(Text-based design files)
· · · · · · ·

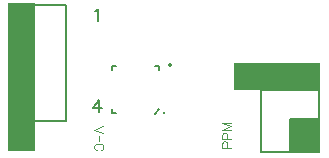
<source format=gto>
G04 DipTrace Beta 2.3.5.2*
%INLulfroMini.GTO*%
%MOIN*%
%ADD17C,0.014*%
%ADD19C,0.008*%
%ADD21C,0.013*%
%ADD71C,0.0046*%
%ADD72C,0.0062*%
%FSLAX44Y44*%
G04*
G70*
G90*
G75*
G01*
%LNTop TopSilk*%
%LPD*%
G36*
X190Y5080D2*
X1090D1*
Y170D1*
X190D1*
Y5080D1*
G37*
X1070Y5040D2*
D19*
X2130D1*
Y1150D1*
X1070D1*
Y5040D1*
G36*
X7730Y3100D2*
X10610D1*
Y2180D1*
X7730D1*
Y3100D1*
G37*
X8630Y2230D2*
D19*
Y130D1*
X9590D1*
Y1210D1*
X10570D1*
Y2190D1*
X8630D1*
G36*
X9610Y1200D2*
X10610D1*
Y90D1*
X9610D1*
Y1200D1*
G37*
X3650Y2850D2*
D19*
Y2990D1*
X3660D2*
X3790D1*
X5090D2*
X5230D1*
Y2980D2*
Y2850D1*
X3800Y1420D2*
X3660D1*
Y1430D2*
Y1560D1*
X5090Y1400D2*
X5240Y1550D1*
D21*
X5385Y1415D3*
D17*
X5610Y3020D3*
X7500Y273D2*
D71*
Y402D1*
X7485Y445D1*
X7471Y460D1*
X7442Y474D1*
X7399D1*
X7371Y460D1*
X7356Y445D1*
X7342Y402D1*
Y273D1*
X7643D1*
X7500Y567D2*
Y696D1*
X7485Y739D1*
X7471Y753D1*
X7442Y768D1*
X7399D1*
X7371Y753D1*
X7356Y739D1*
X7342Y696D1*
Y567D1*
X7643D1*
Y1090D2*
X7342D1*
X7643Y975D1*
X7342Y860D1*
X7643D1*
X3235Y1442D2*
D72*
Y1844D1*
X3044Y1576D1*
X3331D1*
X3104Y4817D2*
X3142Y4837D1*
X3200Y4894D1*
Y4492D1*
X3378Y987D2*
D71*
X3077Y872D1*
X3378Y757D1*
X3227Y665D2*
Y499D1*
X3307Y191D2*
X3335Y205D1*
X3364Y234D1*
X3378Y263D1*
Y320D1*
X3364Y349D1*
X3335Y377D1*
X3307Y392D1*
X3264Y406D1*
X3192D1*
X3149Y392D1*
X3120Y377D1*
X3091Y349D1*
X3077Y320D1*
Y263D1*
X3091Y234D1*
X3120Y205D1*
X3149Y191D1*
M02*

</source>
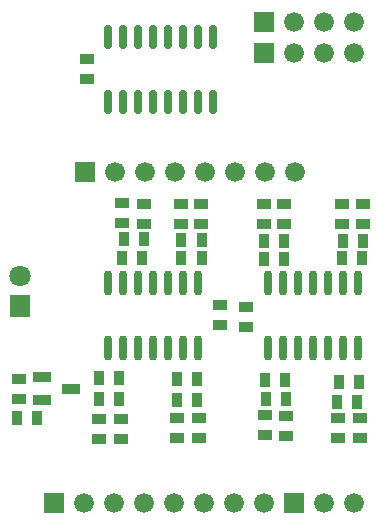
<source format=gts>
G04 Layer: TopSolderMaskLayer*
G04 Panelize: , Column: 5, Row: 1, Board Size: 33mm x 44.75mm, Panelized Board Size: 173mm x 44.75mm*
G04 EasyEDA v6.5.51, 2025-08-29 13:19:12*
G04 ee4e1d7ef05e477ab0e75e15892c94f3,14c8f2514d444a3a831de9b613ea4171,10*
G04 Gerber Generator version 0.2*
G04 Scale: 100 percent, Rotated: No, Reflected: No *
G04 Dimensions in millimeters *
G04 leading zeros omitted , absolute positions ,4 integer and 5 decimal *
%FSLAX45Y45*%
%MOMM*%

%AMMACRO1*4,1,8,-0.8085,-0.8382,-0.8382,-0.8084,-0.8382,0.8085,-0.8085,0.8382,0.8084,0.8382,0.8382,0.8085,0.8382,-0.8084,0.8084,-0.8382,-0.8085,-0.8382,0*%
%AMMACRO2*4,1,8,-0.8085,-0.9008,-0.8382,-0.871,-0.8382,0.8711,-0.8085,0.9008,0.8084,0.9008,0.8382,0.8711,0.8382,-0.871,0.8084,-0.9008,-0.8085,-0.9008,0*%
%AMMACRO3*4,1,8,-0.4921,-0.4516,-0.5516,-0.3921,-0.5516,0.3921,-0.4921,0.4516,0.4921,0.4516,0.5516,0.3921,0.5516,-0.3921,0.4921,-0.4516,-0.4921,-0.4516,0*%
%AMMACRO4*4,1,8,-0.3921,-0.5516,-0.4516,-0.4921,-0.4516,0.4921,-0.3921,0.5516,0.3921,0.5516,0.4516,0.4921,0.4516,-0.4921,0.3921,-0.5516,-0.3921,-0.5516,0*%
%AMMACRO5*4,1,8,-0.6671,-0.4516,-0.7266,-0.3921,-0.7266,0.3921,-0.6671,0.4516,0.6671,0.4516,0.7266,0.3921,0.7266,-0.3921,0.6671,-0.4516,-0.6671,-0.4516,0*%
%ADD10MACRO1*%
%ADD11C,1.6764*%
%ADD12MACRO2*%
%ADD13C,1.8016*%
%ADD14MACRO3*%
%ADD15MACRO4*%
%ADD16O,0.675589X2.139594*%
%ADD17O,0.703605X2.072589*%
%ADD18MACRO5*%
%ADD19C,0.0179*%

%LPD*%
D10*
G01*
X2253995Y329996D03*
D11*
G01*
X2507995Y329996D03*
G01*
X2761995Y329996D03*
G01*
X3015995Y329996D03*
D10*
G01*
X2253995Y585000D03*
D11*
G01*
X2507995Y584987D03*
G01*
X2761995Y584987D03*
G01*
X3015995Y584987D03*
D10*
G01*
X734059Y-685098D03*
D11*
G01*
X988060Y-685088D03*
G01*
X1242060Y-685088D03*
G01*
X1496060Y-685088D03*
G01*
X1750060Y-685088D03*
G01*
X2004059Y-685088D03*
G01*
X2258059Y-685088D03*
G01*
X2512059Y-685088D03*
G01*
X3013963Y-3479774D03*
G01*
X2759963Y-3479774D03*
D10*
G01*
X2505963Y-3479784D03*
D12*
G01*
X184911Y-1817114D03*
D13*
G01*
X184912Y-1563115D03*
D10*
G01*
X473997Y-3479995D03*
D11*
G01*
X727989Y-3479977D03*
G01*
X981989Y-3479977D03*
G01*
X1235989Y-3479977D03*
G01*
X1489989Y-3479977D03*
G01*
X1743989Y-3479977D03*
G01*
X1997989Y-3479977D03*
G01*
X2251989Y-3479977D03*
D14*
G01*
X2099995Y-1989998D03*
G01*
X2099995Y-1819996D03*
G01*
X1885022Y-1980095D03*
G01*
X1885022Y-1810092D03*
D15*
G01*
X2424996Y-1264998D03*
G01*
X2254994Y-1264998D03*
G01*
X1234998Y-1249997D03*
G01*
X1064996Y-1249997D03*
G01*
X2439997Y-2604996D03*
G01*
X2269995Y-2604996D03*
G01*
X1029969Y-2599689D03*
G01*
X859967Y-2599689D03*
G01*
X1554995Y-1259997D03*
G01*
X1724997Y-1259997D03*
G01*
X2869994Y-2629994D03*
G01*
X3039996Y-2629994D03*
G01*
X1515033Y-2609850D03*
G01*
X1685035Y-2609850D03*
D14*
G01*
X754976Y104929D03*
G01*
X754976Y274932D03*
G01*
X175348Y-2429598D03*
G01*
X175348Y-2599601D03*
D15*
G01*
X2254994Y-1414998D03*
G01*
X2424996Y-1414998D03*
G01*
X1054996Y-1409997D03*
G01*
X1224998Y-1409997D03*
G01*
X2259995Y-2439995D03*
G01*
X2429997Y-2439995D03*
G01*
X859944Y-2424684D03*
G01*
X1029947Y-2424684D03*
D14*
G01*
X2254996Y-1124999D03*
G01*
X2254996Y-954996D03*
G01*
X2424996Y-1120000D03*
G01*
X2424996Y-949998D03*
G01*
X1234998Y-1120000D03*
G01*
X1234998Y-949998D03*
G01*
X1054999Y-1114999D03*
G01*
X1054999Y-944996D03*
G01*
X2439995Y-2744993D03*
G01*
X2439995Y-2914995D03*
G01*
X2259995Y-2739994D03*
G01*
X2259995Y-2909996D03*
G01*
X1045022Y-2769704D03*
G01*
X1045022Y-2939707D03*
G01*
X860110Y-2769704D03*
G01*
X860110Y-2939707D03*
D15*
G01*
X3084995Y-1409997D03*
G01*
X2914992Y-1409997D03*
G01*
X1724997Y-1409997D03*
G01*
X1554995Y-1409997D03*
G01*
X3059996Y-2459995D03*
G01*
X2889994Y-2459995D03*
G01*
X1685013Y-2434843D03*
G01*
X1515010Y-2434843D03*
D14*
G01*
X3089993Y-1124999D03*
G01*
X3089993Y-954996D03*
G01*
X2909994Y-1124999D03*
G01*
X2909994Y-954996D03*
G01*
X1554998Y-1124999D03*
G01*
X1554998Y-954996D03*
G01*
X1719996Y-1120000D03*
G01*
X1719996Y-949998D03*
G01*
X2879994Y-2764993D03*
G01*
X2879994Y-2934995D03*
G01*
X3064995Y-2764993D03*
G01*
X3064995Y-2934995D03*
G01*
X1705168Y-2764878D03*
G01*
X1705168Y-2934881D03*
G01*
X1520002Y-2764878D03*
G01*
X1520002Y-2934881D03*
D15*
G01*
X329923Y-2765043D03*
G01*
X159920Y-2765043D03*
D16*
G01*
X2283993Y-2171903D03*
G01*
X2410993Y-2171903D03*
G01*
X2537993Y-2171903D03*
G01*
X2664993Y-2171903D03*
G01*
X2791993Y-2171903D03*
G01*
X2918993Y-2171903D03*
G01*
X3045993Y-2171903D03*
G01*
X2283993Y-1618081D03*
G01*
X2410993Y-1618081D03*
G01*
X2537993Y-1618081D03*
G01*
X2664993Y-1618081D03*
G01*
X2791993Y-1618081D03*
G01*
X2918993Y-1618081D03*
G01*
X3045993Y-1618081D03*
G01*
X928878Y-2172004D03*
G01*
X1055878Y-2172004D03*
G01*
X1182878Y-2172004D03*
G01*
X1309878Y-2172004D03*
G01*
X1436878Y-2172004D03*
G01*
X1563878Y-2172004D03*
G01*
X1690878Y-2172004D03*
G01*
X928878Y-1618183D03*
G01*
X1055878Y-1618183D03*
G01*
X1182878Y-1618183D03*
G01*
X1309878Y-1618183D03*
G01*
X1436878Y-1618183D03*
G01*
X1563878Y-1618183D03*
G01*
X1690878Y-1618183D03*
D17*
G01*
X935481Y-88442D03*
G01*
X1062481Y-88442D03*
G01*
X1189481Y-88442D03*
G01*
X1316481Y-88442D03*
G01*
X1443481Y-88442D03*
G01*
X1570481Y-88442D03*
G01*
X1697481Y-88442D03*
G01*
X1824481Y-88442D03*
G01*
X935481Y458673D03*
G01*
X1062481Y458673D03*
G01*
X1189481Y458673D03*
G01*
X1316481Y458673D03*
G01*
X1443481Y458673D03*
G01*
X1570481Y458673D03*
G01*
X1697481Y458673D03*
G01*
X1824481Y458673D03*
D18*
G01*
X370078Y-2420111D03*
G01*
X370078Y-2610103D03*
G01*
X620013Y-2515107D03*
D15*
G01*
X2919994Y-1264998D03*
G01*
X3089996Y-1264998D03*
M02*

</source>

· · · · · · ·

Task goal: Count the lines in the data where "format" occurs. Report the number only.

Answer to this task: 2